§ Dataset excerpts:
* * *

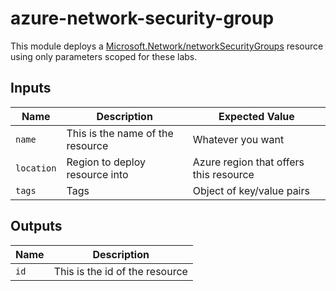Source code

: # azure-network-security-group

This module deploys a [Microsoft.Network/networkSecurityGroups](https://learn.microsoft.com/azure/templates/microsoft.network/networksecuritygroups?pivots=deployment-language-bicep) resource using only parameters scoped for these labs.

## Inputs

| Name | Description | Expected Value |
|------|-------------|----------------|
| `name` | This is the name of the resource | Whatever you want |
| `location` | Region to deploy resource into | Azure region that offers this resource |
| `tags` | Tags | Object of key/value pairs |

## Outputs

| Name | Description |
|------|-------------|
| `id` | This is the id of the resource |
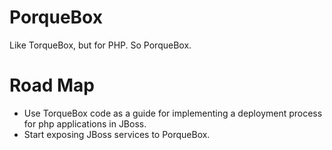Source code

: PorqueBox
=========

Like TorqueBox, but for PHP. So PorqueBox.

Road Map
========

* Use TorqueBox code as a guide for implementing a deployment process for php applications in JBoss.
* Start exposing JBoss services to PorqueBox.

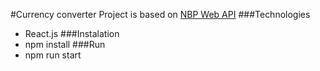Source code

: #Currency converter
Project is based on [NBP Web API](http://api.nbp.pl/)
###Technologies
- React.js
###Instalation
- npm install
###Run
- npm run start
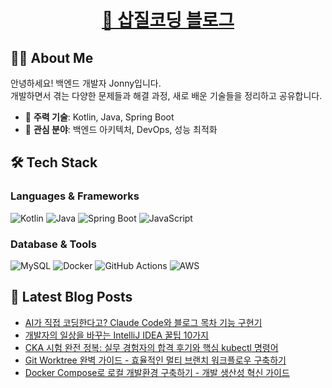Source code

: <h1 align="center">
    <a href="https://jonny-cho.github.io/" target="_blank">🚀 삽질코딩 블로그</a>
</h1>

## 👨‍💻 About Me

안녕하세요! 백엔드 개발자 Jonny입니다.  
개발하면서 겪는 다양한 문제들과 해결 과정, 새로 배운 기술들을 정리하고 공유합니다.

- 🔧 **주력 기술**: Kotlin, Java, Spring Boot
- 🌱 **관심 분야**: 백엔드 아키텍처, DevOps, 성능 최적화

## 🛠 Tech Stack

### Languages & Frameworks
![Kotlin](https://img.shields.io/badge/Kotlin-7F52FF?style=flat-square&logo=kotlin&logoColor=white)
![Java](https://img.shields.io/badge/Java-ED8B00?style=flat-square&logo=openjdk&logoColor=white)
![Spring Boot](https://img.shields.io/badge/Spring%20Boot-6DB33F?style=flat-square&logo=spring-boot&logoColor=white)
![JavaScript](https://img.shields.io/badge/JavaScript-F7DF1E?style=flat-square&logo=javascript&logoColor=black)

### Database & Tools
![MySQL](https://img.shields.io/badge/MySQL-4479A1?style=flat-square&logo=mysql&logoColor=white)
![Docker](https://img.shields.io/badge/Docker-2496ED?style=flat-square&logo=docker&logoColor=white)
![GitHub Actions](https://img.shields.io/badge/GitHub%20Actions-2088FF?style=flat-square&logo=github-actions&logoColor=white)
![AWS](https://img.shields.io/badge/AWS-232F3E?style=flat-square&logo=amazon-aws&logoColor=white)

## 📝 Latest Blog Posts

<!-- BLOG-POST-LIST:START -->
- [AI가 직접 코딩한다고? Claude Code와 블로그 목차 기능 구현기](https://jonny-cho.github.io/ai/2025-01-08-ai가-직접-코딩한다고-claude-code-첫-만남-후기/)
- [개발자의 일상을 바꾸는 IntelliJ IDEA 꿀팁 10가지](https://jonny-cho.github.io/productivity/2025-07-07-개발자의-일상을-바꾸는-intellij-idea-꿀팁-10가지/)
- [CKA 시험 완전 정복: 실무 경험자의 합격 후기와 핵심 kubectl 명령어](https://jonny-cho.github.io/devops/2025-07-06-cka-complete-guide-with-kubectl-commands/)
- [Git Worktree 완벽 가이드 - 효율적인 멀티 브랜치 워크플로우 구축하기](https://jonny-cho.github.io/git/2025-07-02-git-worktree-complete-guide/)
- [Docker Compose로 로컬 개발환경 구축하기 - 개발 생산성 혁신 가이드](https://jonny-cho.github.io/devops/2025-07-01-docker-compose-development-environment/)
<!-- BLOG-POST-LIST:END -->

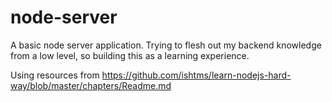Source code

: # node-server

A basic node server application. Trying to flesh out my backend knowledge from a low level, so building this as a learning experience.

Using resources from https://github.com/ishtms/learn-nodejs-hard-way/blob/master/chapters/Readme.md
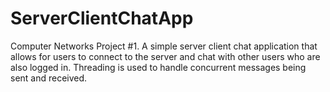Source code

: # ServerClientChatApp
Computer Networks Project #1. A simple server client chat application that allows for users to connect to the server and chat with other users who are also logged in. Threading is used to handle concurrent messages being sent and received.
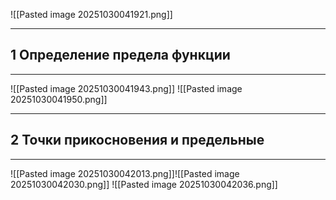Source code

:![[Pasted image 20251030041921.png]]

---
1 Определение предела функции
---
---
![[Pasted image 20251030041943.png]]
![[Pasted image 20251030041950.png]]

---
2 Точки прикосновения и предельные
---
---

![[Pasted image 20251030042013.png]]![[Pasted image 20251030042030.png]]
![[Pasted image 20251030042036.png]]
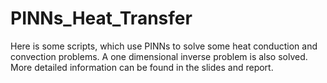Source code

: # PINNs_Heat_Transfer

Here is some scripts, which use PINNs to solve some heat conduction and convection problems. A one dimensional inverse problem is also solved. More detailed information can be found in the slides and report.
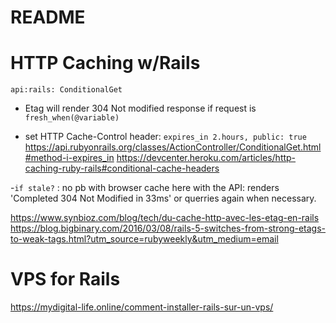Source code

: # README

# HTTP Caching w/Rails

`api:rails: ConditionalGet`

- Etag will render 304 Not modified response if request is `fresh_when(@variable)`

- set HTTP Cache-Control header: `expires_in 2.hours, public: true`
  <https://api.rubyonrails.org/classes/ActionController/ConditionalGet.html#method-i-expires_in>
  <https://devcenter.heroku.com/articles/http-caching-ruby-rails#conditional-cache-headers>

-`if stale?` : no pb with browser cache here with the API: renders 'Completed 304 Not Modified in 33ms' or querries again when necessary.

<https://www.synbioz.com/blog/tech/du-cache-http-avec-les-etag-en-rails>
<https://blog.bigbinary.com/2016/03/08/rails-5-switches-from-strong-etags-to-weak-tags.html?utm_source=rubyweekly&utm_medium=email>

# VPS for Rails

<https://mydigital-life.online/comment-installer-rails-sur-un-vps/>

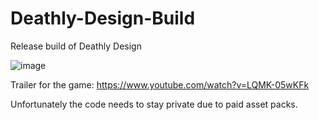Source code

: # Deathly-Design-Build
Release build of Deathly Design

![image](https://github.com/user-attachments/assets/0ce0817d-f8b0-4acd-84f0-1c9360c1ccb1)


Trailer for the game: https://www.youtube.com/watch?v=LQMK-05wKFk

Unfortunately the code needs to stay private due to paid asset packs. 
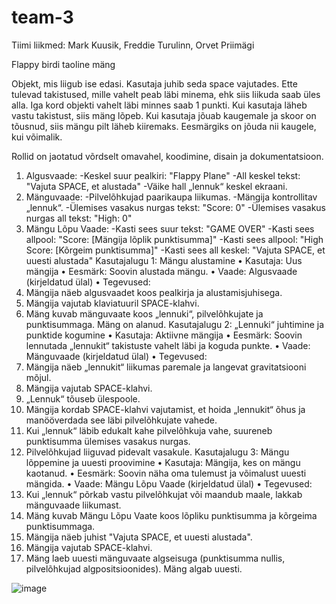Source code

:# team-3
Tiimi liikmed: Mark Kuusik, Freddie Turulinn, Orvet Priimägi

Flappy birdi taoline mäng

Objekt, mis liigub ise edasi. Kasutaja juhib seda space vajutades. Ette tulevad takistused, mille vahelt peab läbi minema, ehk siis liikuda saab üles alla. Iga kord objekti vahelt läbi minnes saab 1 punkti. Kui kasutaja läheb vastu takistust, siis mäng lõpeb. Kui kasutaja jõuab kaugemale ja skoor on tõusnud, siis mängu pilt läheb kiiremaks. Eesmärgiks on jõuda nii kaugele, kui võimalik.

Rollid on jaotatud võrdselt omavahel, koodimine, disain ja dokumentatsioon.

1.	Algusvaade:
-Keskel suur pealkiri: "Flappy Plane"
-All keskel tekst: "Vajuta SPACE, et alustada"
-Väike hall „lennuk“ keskel ekraani.
2.	Mänguvaade:
-Pilvelõhkujad paarikaupa liikumas.
-Mängija kontrollitav „lennuk“.
-Ülemises vasakus nurgas tekst: "Score: 0"
-Ülemises vasakus nurgas all tekst: "High: 0"
3.	Mängu Lõpu Vaade:
-Kasti sees suur tekst: "GAME OVER"
-Kasti sees allpool: "Score: [Mängija lõplik punktisumma]"
-Kasti sees allpool: "High Score: [Kõrgeim punktisumma]"
-Kasti sees all keskel: "Vajuta SPACE, et uuesti alustada"
Kasutajalugu 1: Mängu alustamine
•	Kasutaja: Uus mängija
•	Eesmärk: Soovin alustada mängu.
•	Vaade: Algusvaade (kirjeldatud ülal)
•	Tegevused: 
1.	Mängija näeb algusvaadet koos pealkirja ja alustamisjuhisega.
2.	Mängija vajutab klaviatuuril SPACE-klahvi.
3.	Mäng kuvab mänguvaate koos „lennuki“, pilvelõhkujate ja punktisummaga. Mäng on alanud.
Kasutajalugu 2: „Lennuki“ juhtimine ja punktide kogumine
•	Kasutaja: Aktiivne mängija
•	Eesmärk: Soovin lennutada „lennukit“ takistuste vahelt läbi ja koguda punkte.
•	Vaade: Mänguvaade (kirjeldatud ülal)
•	Tegevused: 
1.	Mängija näeb „lennukit“ liikumas paremale ja langevat gravitatsiooni mõjul.
2.	Mängija vajutab SPACE-klahvi.
3.	„Lennuk“ tõuseb ülespoole.
4.	Mängija kordab SPACE-klahvi vajutamist, et hoida „lennukit“ õhus ja manööverdada see läbi pilvelõhkujate vahede.
5.	Kui „lennuk“ läbib edukalt kahe pilvelõhkuja vahe, suureneb punktisumma ülemises vasakus nurgas.
6.	Pilvelõhkujad liiguvad pidevalt vasakule.
Kasutajalugu 3: Mängu lõppemine ja uuesti proovimine
•	Kasutaja: Mängija, kes on mängu kaotanud.
•	Eesmärk: Soovin näha oma tulemust ja võimalust uuesti mängida.
•	Vaade: Mängu Lõpu Vaade (kirjeldatud ülal)
•	Tegevused: 
1.	Kui „lennuk“ põrkab vastu pilvelõhkujat või maandub maale, lakkab mänguvaade liikumast.
2.	Mäng kuvab Mängu Lõpu Vaate koos lõpliku punktisumma ja kõrgeima punktisummaga.
3.	Mängija näeb juhist "Vajuta SPACE, et uuesti alustada".
4.	Mängija vajutab SPACE-klahvi.
5.	Mäng laeb uuesti mänguvaate algseisuga (punktisumma nullis, pilvelõhkujad algpositsioonides). Mäng algab uuesti.

![image](https://github.com/user-attachments/assets/0fddd1ea-72df-49ee-aa6d-f5a083d8dba1)
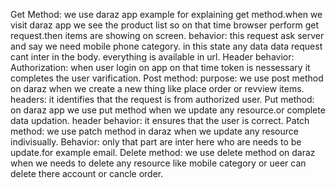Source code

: Get Method:
we use daraz app example for explaining get method.when we visit daraz app we see the product list so on that time browser perform get request.then items are showing on screen.
behavior: this request ask server and say we need mobile phone category. in this state any data data request cant inter in the body. everything is available in url.
Header behavior: Authorization:
when user login on app on that time token is nessessary it completes the user varification.
Post method:
purpose: we use post method on daraz when we create a new thing like place order or revview items.
headers: it identifies that the request is from authorized user.
Put method:
on daraz app we use put method when we update any resource.or complete data updation.
header behavior: it ensures that the user is correct.
Patch method:
we use patch method in daraz when we update any resource indivisually.
Behavior: only that part are inter here who are needs to be update.for example email.
Delete method:
we use delete method on daraz when we needs to delete any resource like mobile category or ueer can delete there account or cancle order.



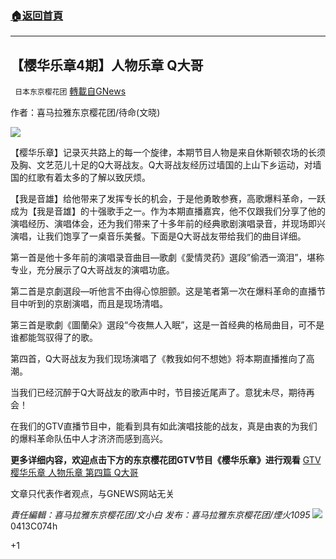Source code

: ###  [:house:返回首頁](https://github.com/ourhimalayas/txt)
---

## 【樱华乐章4期】人物乐章 Q大哥
` 日本东京樱花团` [轉載自GNews](https://gnews.org/zh-hans/1091383/)

作者：喜马拉雅东京樱花团/待命(文晓)

![](https://lh4.googleusercontent.com/pGdT6g4_xpczEYcSqOVohgMieXa42UskkaId3W8ttR3Hm4GIMKX_5JVmFJhASkISMD80aGSosnamncbxLFJgD4d97eCcK5hhMkLWOphURfey3idCqenq1j2TP8Cs9NDb878s82bm)

【樱华乐章】记录灭共路上的每一个旋律，本期节目人物是来自休斯顿农场的长须及胸、文艺范儿十足的Q大哥战友。Q大哥战友经历过墙国的上山下乡运动，对墙国的红歌有着太多的了解以致厌烦。

【我是音雄】给他带来了发挥专长的机会，于是他勇敢参赛，高歌爆料革命，一跃成为【我是音雄】的十强歌手之一。作为本期直播嘉宾，他不仅跟我们分享了他的演唱经历、演唱体会，还为我们带来了十多年前的经典歌剧演唱录音，并现场即兴演唱，让我们饱享了一桌音乐美餐。下面是Q大哥战友带给我们的曲目详细。

第一首是他十多年前的演唱录音曲目—歌劇《愛情灵药》選段”偷洒一滴泪”，堪称专业，充分展示了Q大哥战友的演唱功底。

第二首是京劇選段—听他言不由得心惊胆颤。这是笔者第一次在爆料革命的直播节目中听到的京剧演唱，而且是现场清唱。

第三首是歌劇《圖蘭朵》選段“今夜無人入眠”，这是一首经典的格局曲目，可不是谁都能驾驭得了的歌。

第四首，Q大哥战友为我们现场演唱了《教我如何不想她》将本期直播推向了高潮。

当我们已经沉醉于Q大哥战友的歌声中时，节目接近尾声了。意犹未尽，期待再会！

在我们的GTV直播节目中，能看到具有如此演唱技能的战友，真是由衷的为我们的爆料革命队伍中人才济济而感到高兴。



**更多详细内容，欢迎点击下方的东京樱花团GTV节目《樱华乐章》进行观看**
[GTV 樱华乐章 人物乐章 第四篇 Q大哥](https://gtv.org/video/id=606bb2956e11a756edd924eb)



文章只代表作者观点，与GNEWS网站无关

*責任編輯：喜马拉雅东京樱花团/文小白
发布：喜马拉雅东京樱花团/煙火1095*
![]()![](https://gnews.org/wp-content/uploads/2021/04/二维码-1.jpg)
0413C074h

+1
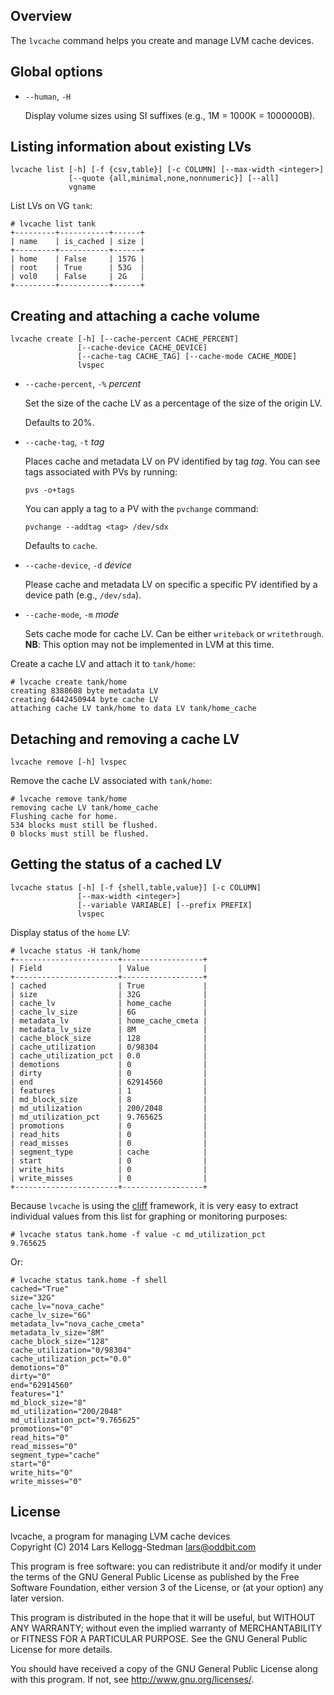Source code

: ## Overview

The `lvcache` command helps you create and manage LVM cache devices.

## Global options

- `--human`, `-H`

  Display volume sizes using SI suffixes (e.g., 1M = 1000K =
  1000000B).

## Listing information about existing LVs

    lvcache list [-h] [-f {csv,table}] [-c COLUMN] [--max-width <integer>]
                 [--quote {all,minimal,none,nonnumeric}] [--all]
                 vgname

List LVs on VG `tank`:

    # lvcache list tank
    +---------+-----------+------+
    | name    | is_cached | size |
    +---------+-----------+------+
    | home    | False     | 157G |
    | root    | True      | 53G  |
    | vol0    | False     | 2G   |
    +---------+-----------+------+

## Creating and attaching a cache volume

    lvcache create [-h] [--cache-percent CACHE_PERCENT]
                   [--cache-device CACHE_DEVICE]
                   [--cache-tag CACHE_TAG] [--cache-mode CACHE_MODE]
                   lvspec

- `--cache-percent`, `-%` *percent*

  Set the size of the cache LV as a percentage of the size of the
  origin LV.

  Defaults to 20%.

- `--cache-tag`, `-t` *tag*

  Places cache and metadata LV on PV identified by tag *tag*.  You can
  see tags associated with PVs by running:

      pvs -o+tags

  You can apply a tag to a PV with the `pvchange` command:

      pvchange --addtag <tag> /dev/sdx

  Defaults to `cache`.

- `--cache-device`, `-d` *device*

  Please cache and metadata LV on specific a specific PV identified by
  a device path (e.g., `/dev/sda`).

- `--cache-mode`, `-m` *mode*

  Sets cache mode for cache LV.  Can be either `writeback` or
  `writethrough`.  **NB**: This option may not be implemented in LVM
  at this time.

Create a cache LV and attach it to `tank/home`:

    # lvcache create tank/home
    creating 8388608 byte metadata LV
    creating 6442450944 byte cache LV
    attaching cache LV tank/home to data LV tank/home_cache

## Detaching and removing a cache LV

    lvcache remove [-h] lvspec

Remove the cache LV associated with `tank/home`:

    # lvcache remove tank/home
    removing cache LV tank/home_cache
    Flushing cache for home.
    534 blocks must still be flushed.
    0 blocks must still be flushed.

## Getting the status of a cached LV

    lvcache status [-h] [-f {shell,table,value}] [-c COLUMN]
                   [--max-width <integer>]
                   [--variable VARIABLE] [--prefix PREFIX]
                   lvspec

Display status of the `home` LV:

    # lvcache status -H tank/home
    +-----------------------+------------------+
    | Field                 | Value            |
    +-----------------------+------------------+
    | cached                | True             |
    | size                  | 32G              |
    | cache_lv              | home_cache       |
    | cache_lv_size         | 6G               |
    | metadata_lv           | home_cache_cmeta |
    | metadata_lv_size      | 8M               |
    | cache_block_size      | 128              |
    | cache_utilization     | 0/98304          |
    | cache_utilization_pct | 0.0              |
    | demotions             | 0                |
    | dirty                 | 0                |
    | end                   | 62914560         |
    | features              | 1                |
    | md_block_size         | 8                |
    | md_utilization        | 200/2048         |
    | md_utilization_pct    | 9.765625         |
    | promotions            | 0                |
    | read_hits             | 0                |
    | read_misses           | 0                |
    | segment_type          | cache            |
    | start                 | 0                |
    | write_hits            | 0                |
    | write_misses          | 0                |
    +-----------------------+------------------+

Because `lvcache` is using the [cliff][] framework, it is very easy to
extract individual values from this list for graphing or monitoring
purposes:

    # lvcache status tank.home -f value -c md_utilization_pct
    9.765625

Or:

    # lvcache status tank.home -f shell
    cached="True"
    size="32G"
    cache_lv="nova_cache"
    cache_lv_size="6G"
    metadata_lv="nova_cache_cmeta"
    metadata_lv_size="8M"
    cache_block_size="128"
    cache_utilization="0/98304"
    cache_utilization_pct="0.0"
    demotions="0"
    dirty="0"
    end="62914560"
    features="1"
    md_block_size="8"
    md_utilization="200/2048"
    md_utilization_pct="9.765625"
    promotions="0"
    read_hits="0"
    read_misses="0"
    segment_type="cache"
    start="0"
    write_hits="0"
    write_misses="0"


[cliff]: http://cliff.readthedocs.org/en/latest/

## License

lvcache, a program for managing LVM cache devices  
Copyright (C) 2014 Lars Kellogg-Stedman <lars@oddbit.com>

This program is free software: you can redistribute it and/or modify
it under the terms of the GNU General Public License as published by
the Free Software Foundation, either version 3 of the License, or
(at your option) any later version.

This program is distributed in the hope that it will be useful,
but WITHOUT ANY WARRANTY; without even the implied warranty of
MERCHANTABILITY or FITNESS FOR A PARTICULAR PURPOSE.  See the
GNU General Public License for more details.

You should have received a copy of the GNU General Public License
along with this program.  If not, see <http://www.gnu.org/licenses/>.

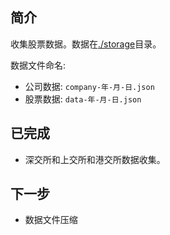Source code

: ## 简介

收集股票数据。数据在[./storage](./storage)目录。

数据文件命名:

* 公司数据: `company-年-月-日.json` 
* 股票数据: `data-年-月-日.json`  

## 已完成

* 深交所和上交所和港交所数据收集。   

## 下一步

* 数据文件压缩




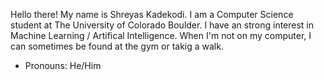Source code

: Hello there! My name is Shreyas Kadekodi. I am a Computer Science student at The University of Colorado Boulder. I have an strong interest in Machine Learning / Artifical Intelligence. When I'm not on my computer, I can sometimes be found at the gym or takig a walk.

- Pronouns: He/Him
<!--
**Kadekool/Kadekool** is a ✨ _special_ ✨ repository because its `README.md` (this file) appears on your GitHub profile.

Here are some ideas to get you started:


- 🌱 I’m currently learning ...
- 👯 I’m looking to collaborate on ...
- 🤔 I’m looking for help with ...
- 💬 Ask me about ...
- 📫 How to reach me: ...
- ⚡ Fun fact: ...
-->
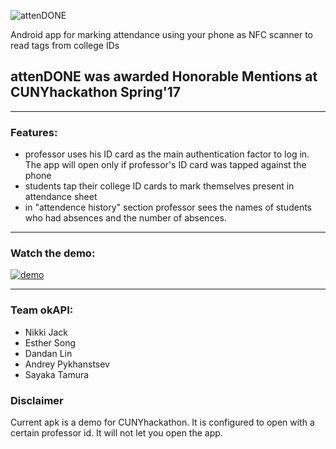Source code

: 
![attenDONE][logo]

[logo]: https://github.com/Nukki/attenDONE/raw/master/app/src/main/res/drawable/name3.png "App name"
Android app for marking attendance using your phone as NFC scanner to read tags from college IDs

## attenDONE was awarded Honorable Mentions at CUNYhackathon Spring'17
***
### Features:
* professor uses his ID card as the main authentication factor to log in. The app will open only if professor's ID card was tapped against the phone
* students tap their college ID cards to mark themselves present in attendance sheet
* in "attendence history" section professor sees the names of students who had absences and the number of absences. 
***

### Watch the demo:

[![demo](http://img.youtube.com/vi/ULR1QrEeLk8/0.jpg)](http://www.youtube.com/watch?v=ULR1QrEeLk8)


***
### Team okAPI:
* Nikki Jack
* Esther Song
* Dandan Lin
* Andrey Pykhanstsev
* Sayaka Tamura

### Disclaimer
Current apk is a demo for CUNYhackathon. It is configured to open with a certain professor id. It will not let you open the app.
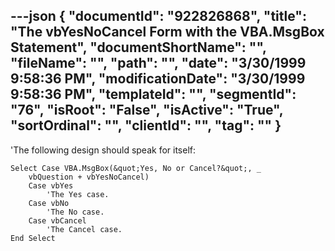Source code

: ---json
{
  "documentId": "922826868",
  "title": "The vbYesNoCancel Form with the VBA.MsgBox Statement",
  "documentShortName": "",
  "fileName": "",
  "path": "",
  "date": "3/30/1999 9:58:36 PM",
  "modificationDate": "3/30/1999 9:58:36 PM",
  "templateId": "",
  "segmentId": "76",
  "isRoot": "False",
  "isActive": "True",
  "sortOrdinal": "",
  "clientId": "",
  "tag": ""
}
---

'The following design should speak for itself:

    Select Case VBA.MsgBox(&quot;Yes, No or Cancel?&quot;, _
        vbQuestion + vbYesNoCancel)
        Case vbYes
            'The Yes case.
        Case vbNo
            'The No case.
        Case vbCancel
            'The Cancel case.
    End Select
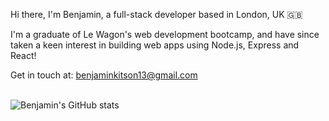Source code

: <link rel="stylesheet" href="https://cdn.jsdelivr.net/gh/devicons/devicon@v2.15.1/devicon.min.css">

Hi there, I'm Benjamin, a full-stack developer based in London, UK 🇬🇧

I'm a graduate of Le Wagon's web development bootcamp, and have since taken a keen interest in building web apps using Node.js, Express and React!

Get in touch at: benjaminkitson13@gmail.com
<br>
<br>

![Benjamin's GitHub stats](https://github-readme-stats.vercel.app/api?username=benjaminkitson&show_icons=true)
<br>
<br>

<i class="devicon-express-original-wordmark"></i>
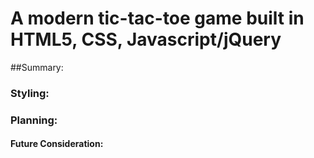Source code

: # A modern tic-tac-toe game built in HTML5, CSS, Javascript/jQuery

##Summary:



### Styling:


### Planning:


#### Future Consideration:


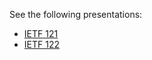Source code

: See the following presentations:

* [IETF 121](https://www.youtube.com/embed/Fwph32eFGuY?start=3652&end=4725)
* [IETF 122](https://www.youtube.com/embed/Tus2Qswpj9k?start=2524&end=2962)
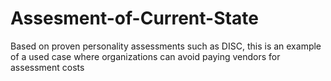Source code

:# Assesment-of-Current-State
Based on proven personality assessments such as DISC, this is an example of a used case where organizations can avoid paying vendors for assessment costs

* * *

§ Task to complete: Using only the entries above, output the line with "it under the", the line with "This program is distributed", and all lines between them, exactly as they stand.

§ Result for this task:
it under the terms of the GNU General Public License as published by
the Free Software Foundation, either version 3 of the License, or
(at your option) any later version.

This program is distributed in the hope that it will be useful,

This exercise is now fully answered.